If you have been reading with your eyes open, I am sure you wont be asking me such irrelevant question because I was never interest to know if you could split a sole proprietor company into partnerships with 10,000 shareholders and a zillion shares.
Since you claim to know so much about accounting and all that FRS, I am surprise that you are not aware the for a sole proprietor company IRAS doesnt tax your company's income but rather treat it as part of your personal income and is subject to the normal personal income tax (not corporate tax)
So my question to you again is, how can you justified to IRAS that you need to split your PERSONAL income (which is also your company income) with someone who never exist in your company in the last financial year?
b) How would you do your income tax filing since, for Sole proprietor, you can only file through your personal income tax returns, while for a partnership company you must file through a Company Income tax returns which will send to the company seperately at the end of first financial year?
Show me the link to substantiate your point that sole proprietor declare income tax via personal income tax and partnership declare income via company income tax.
WAH for someone who can come here to tell me what is post balance sheets event, FRS10.8 etc, still have the cheek to ask me for the link? And the best part here is that, he didnt even realised that I have already posted the damn link for him.
So I guess your early comment was nothing more than some big talking huh? Or are you thinking that you could simply come here and walk all over me?
I didn't jump into any conclusion. Open ur eyes big big and read what I comment. I merely doubt your sentence on "sole proprietorship switch to partnership" with FRS 10.8.
The only thing u can challenge me and any other forumers here is contradict FRS 10.8 principle which i use against u in the argument why one can evade tax liability by transfering shares.
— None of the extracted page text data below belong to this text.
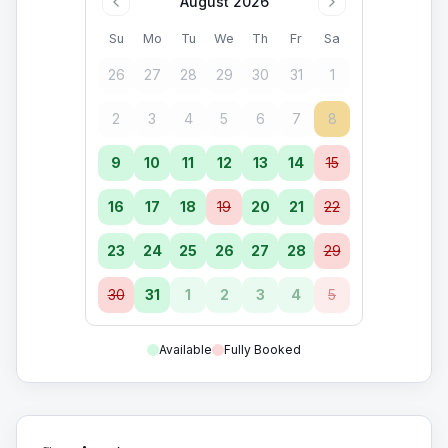
August 2026
Su
Mo
Tu
We
Th
Fr
Sa
26
27
28
29
30
31
1
2
3
4
5
6
7
8
9
10
11
12
13
14
15
16
17
18
19
20
21
22
23
24
25
26
27
28
29
30
31
1
2
3
4
5
Available
Fully Booked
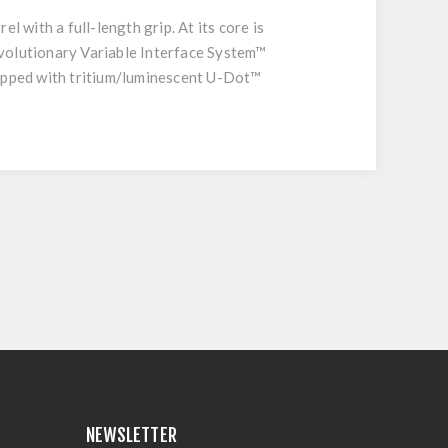
 with a full-length grip. At its core is
evolutionary Variable Interface System™
uipped with tritium/luminescent U-Dot™
NEWSLETTER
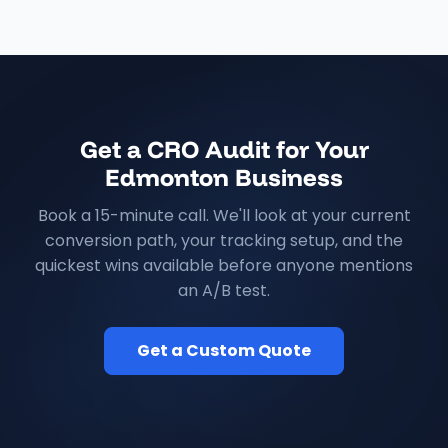
Get a CRO Audit for Your
Edmonton Business
Book a 15-minute call. We'll look at your current
conversion path, your tracking setup, and the
quickest wins available before anyone mentions
an A/B test.
Get a Custom Quote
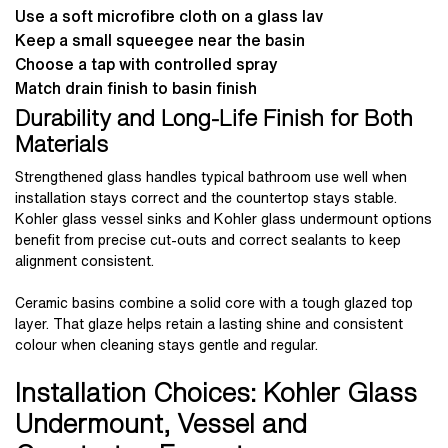
Use a soft microfibre cloth on a glass lav
Keep a small squeegee near the basin
Choose a tap with controlled spray
Match drain finish to basin finish
Durability and Long-Life Finish for Both
Materials
Strengthened glass handles typical bathroom use well when
installation stays correct and the countertop stays stable.
Kohler glass vessel sinks and Kohler glass undermount options
benefit from precise cut-outs and correct sealants to keep
alignment consistent.
Ceramic basins combine a solid core with a tough glazed top
layer. That glaze helps retain a lasting shine and consistent
colour when cleaning stays gentle and regular.
Installation Choices: Kohler Glass
Undermount, Vessel and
How could you not be jumping into conclusion when you dont even know that filing of income tax return for sole proprietor and partnership companies are different, and when this is the main issue with Maurizio13 suggestion of switching the company to a partnership to take advantage the lower taxes? Are you trying to act like some HERO by talking about something that is not related to what we are talking about here?
Since you are insisting that Maurizio13 suggestion is technically and legally possible, why dont you go straight to the point of answering my questions and concern instead of trying to brag about your FRS 10.8
If you have problem understanding what Maurizio13 was saying you can always ask you know. It is better to ask then pretending to know.